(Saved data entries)
========

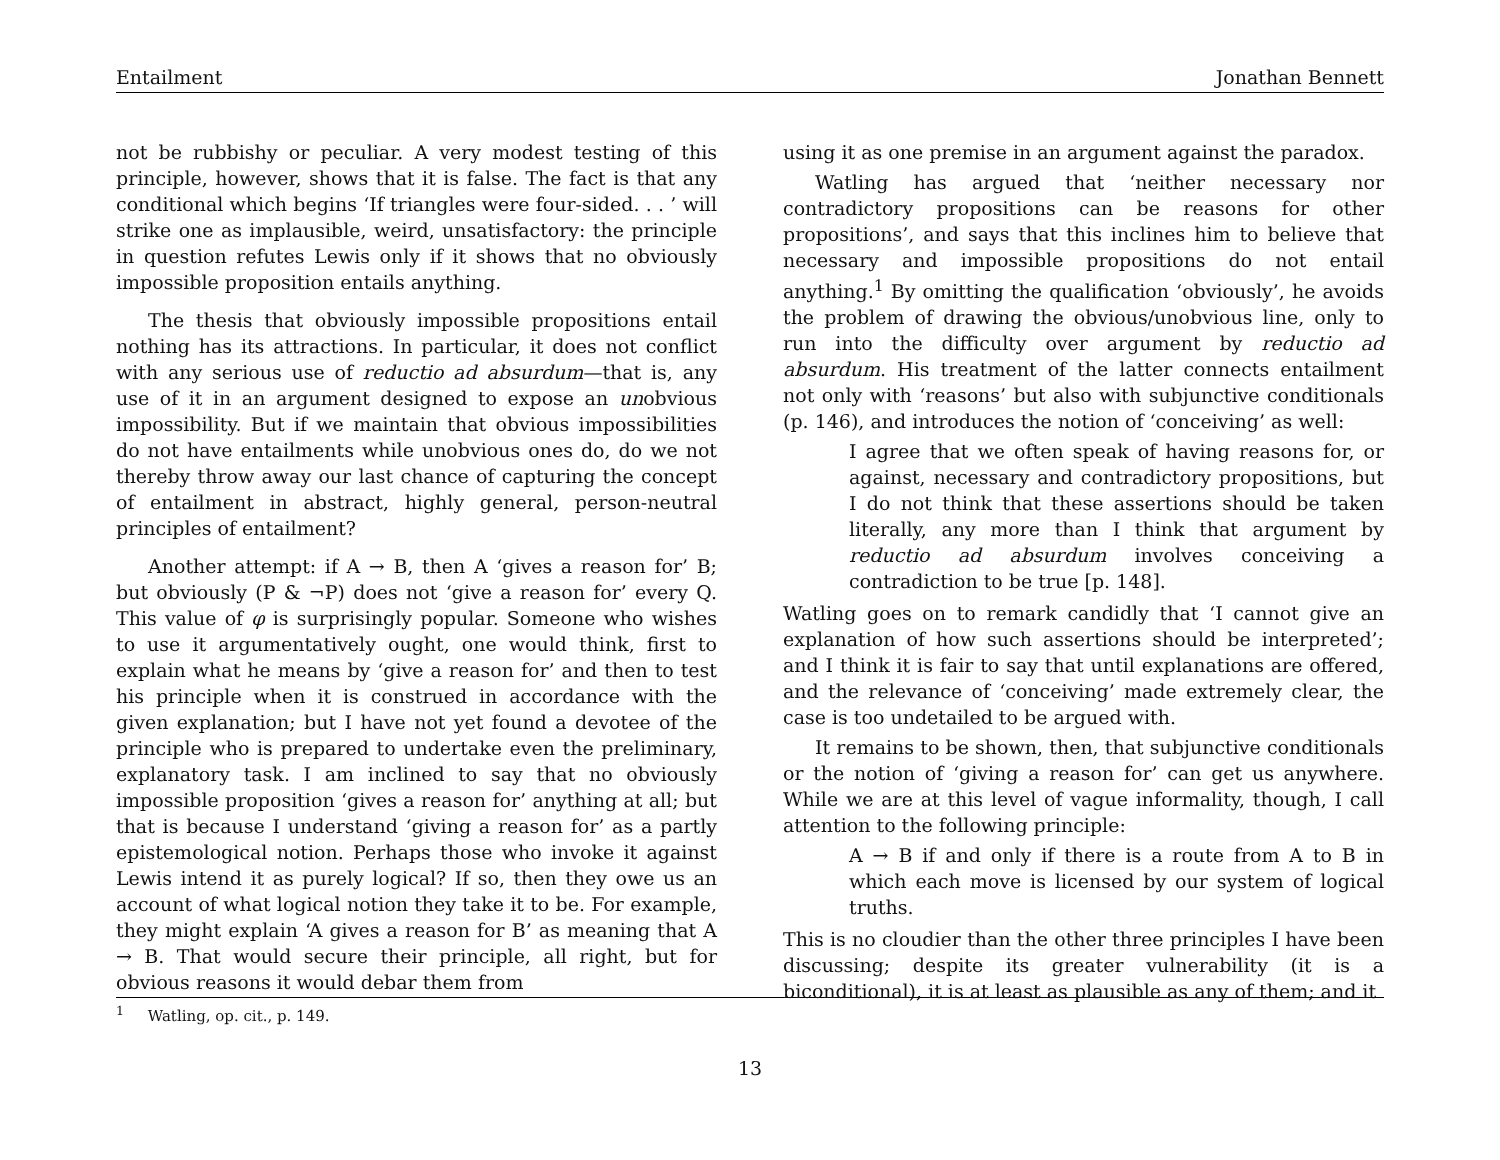Entailment Jonathan Bennett
not be rubbishy or peculiar. A very modest testing of this principle, however, shows that it is false. The fact is that any conditional which begins ‘If triangles were four-sided. . . ’ will strike one as implausible, weird, unsatisfactory: the principle in question refutes Lewis only if it shows that no obviously impossible proposition entails anything.
The thesis that obviously impossible propositions entail nothing has its attractions. In particular, it does not conflict with any serious use of reductio ad absurdum—that is, any use of it in an argument designed to expose an unobvious impossibility. But if we maintain that obvious impossibilities do not have entailments while unobvious ones do, do we not thereby throw away our last chance of capturing the concept of entailment in abstract, highly general, person-neutral principles of entailment?
Another attempt: if A → B, then A ‘gives a reason for’ B; but obviously (P & ¬P) does not ‘give a reason for’ every Q. This value of φ is surprisingly popular. Someone who wishes to use it argumentatively ought, one would think, first to explain what he means by ‘give a reason for’ and then to test his principle when it is construed in accordance with the given explanation; but I have not yet found a devotee of the principle who is prepared to undertake even the preliminary, explanatory task. I am inclined to say that no obviously impossible proposition ‘gives a reason for’ anything at all; but that is because I understand ‘giving a reason for’ as a partly epistemological notion. Perhaps those who invoke it against Lewis intend it as purely logical? If so, then they owe us an account of what logical notion they take it to be. For example, they might explain ‘A gives a reason for B’ as meaning that A → B. That would secure their principle, all right, but for obvious reasons it would debar them from
using it as one premise in an argument against the paradox.
Watling has argued that ‘neither necessary nor contradictory propositions can be reasons for other propositions’, and says that this inclines him to believe that necessary and impossible propositions do not entail anything.<sup>1</sup> By omitting the qualification ‘obviously’, he avoids the problem of drawing the obvious/unobvious line, only to run into the difficulty over argument by reductio ad absurdum. His treatment of the latter connects entailment not only with ‘reasons’ but also with subjunctive conditionals (p. 146), and introduces the notion of ‘conceiving’ as well:
I agree that we often speak of having reasons for, or against, necessary and contradictory propositions, but I do not think that these assertions should be taken literally, any more than I think that argument by reductio ad absurdum involves conceiving a contradiction to be true [p. 148].
Watling goes on to remark candidly that ‘I cannot give an explanation of how such assertions should be interpreted’; and I think it is fair to say that until explanations are offered, and the relevance of ‘conceiving’ made extremely clear, the case is too undetailed to be argued with.
It remains to be shown, then, that subjunctive conditionals or the notion of ‘giving a reason for’ can get us anywhere. While we are at this level of vague informality, though, I call attention to the following principle:
A → B if and only if there is a route from A to B in which each move is licensed by our system of logical truths.
This is no cloudier than the other three principles I have been discussing; despite its greater vulnerability (it is a biconditional), it is at least as plausible as any of them; and it
<sup>1</sup> Watling, op. cit., p. 149.
13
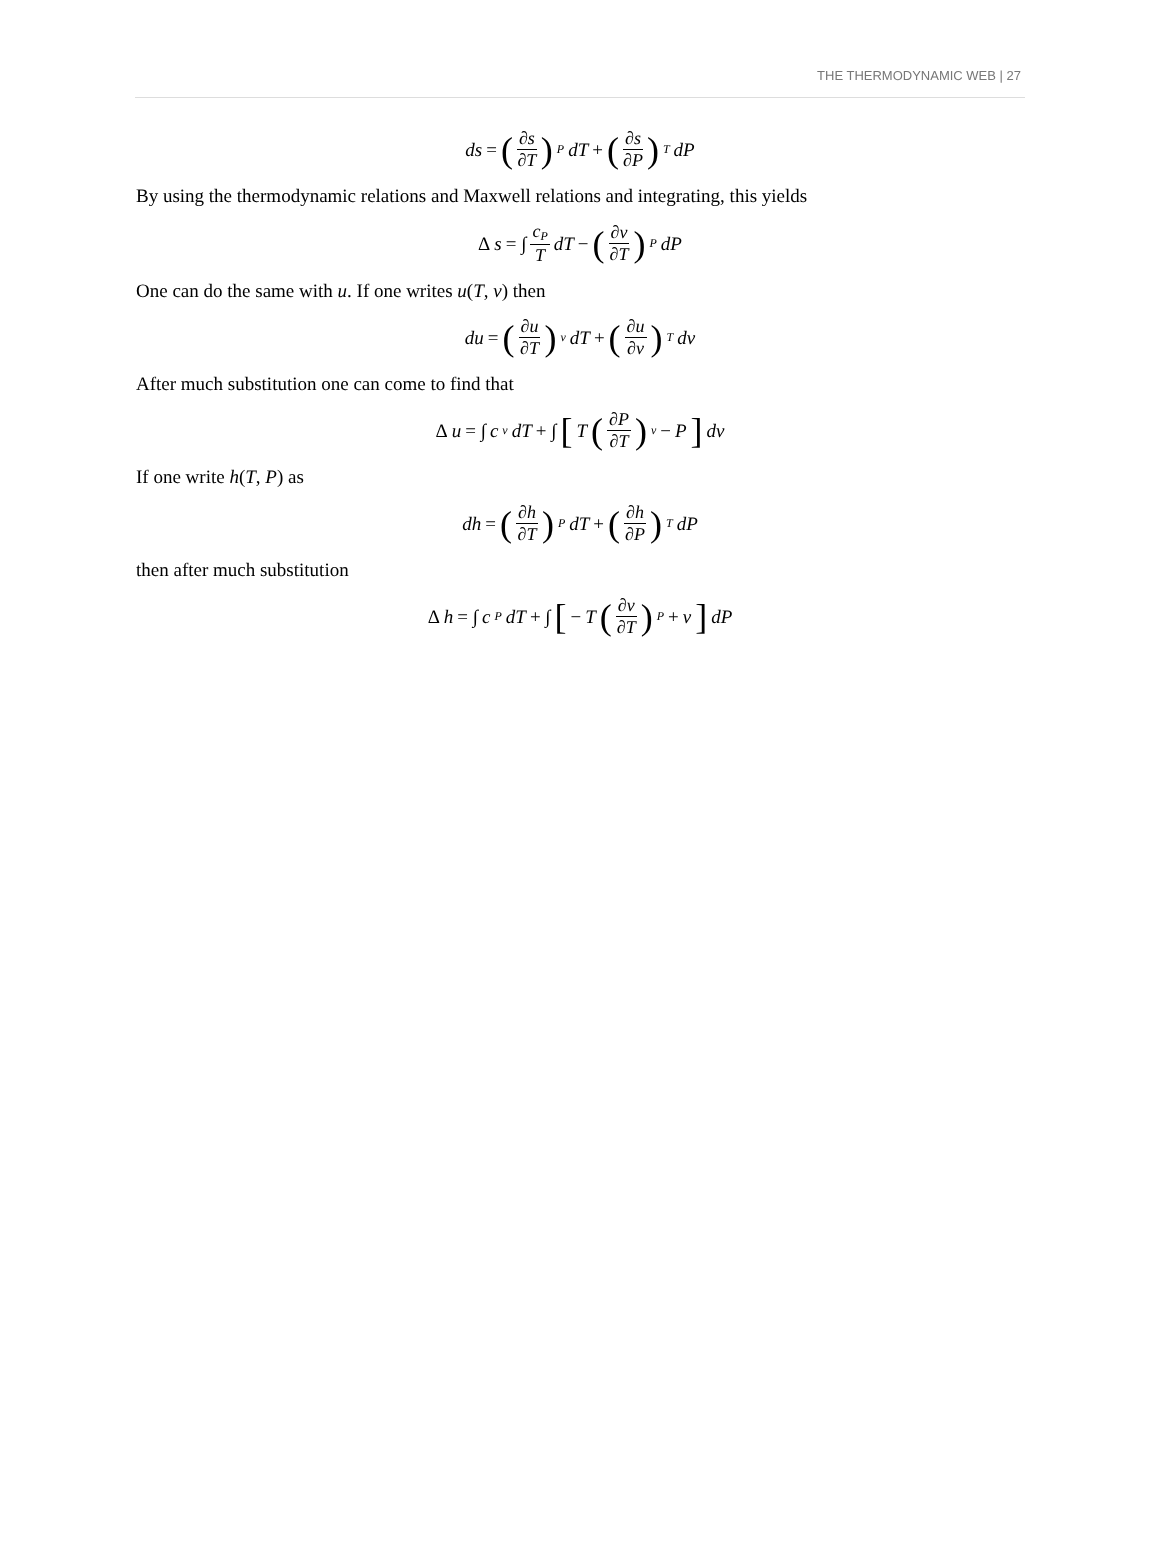THE THERMODYNAMIC WEB | 27
ds = (∂s ∂T)<sub>P</sub> dT + (∂s ∂P)<sub>T</sub> dP
By using the thermodynamic relations and Maxwell relations and integrating, this yields
Δs = ∫ c<sub>P</sub> T dT − (∂v ∂T)<sub>P</sub> dP
One can do the same with u. If one writes u(T, v) then
du = (∂u ∂T)<sub>v</sub> dT + (∂u ∂v)<sub>T</sub> dv
After much substitution one can come to find that
Δu = ∫ c<sub>v</sub>dT + ∫ [T (∂P ∂T)<sub>v</sub> − P] dv
If one write h(T, P) as
dh = (∂h ∂T)<sub>P</sub> dT + (∂h ∂P)<sub>T</sub> dP
then after much substitution
Δh = ∫ c<sub>P</sub> dT + ∫ [− T (∂v ∂T)<sub>P</sub> + v] dP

========

Work to complete: Restate word for word only the lines from where the entries begin through the one with "not be rubbishy"; omit the pictures.

Answer section:
Entailment Jonathan Bennett
not be rubbishy or peculiar. A very modest testing of this principle, however, shows that it is false. The fact is that any conditional which begins ‘If triangles were four-sided. . . ’ will strike one as implausible, weird, unsatisfactory: the principle in question refutes Lewis only if it shows that no obviously impossible proposition entails anything.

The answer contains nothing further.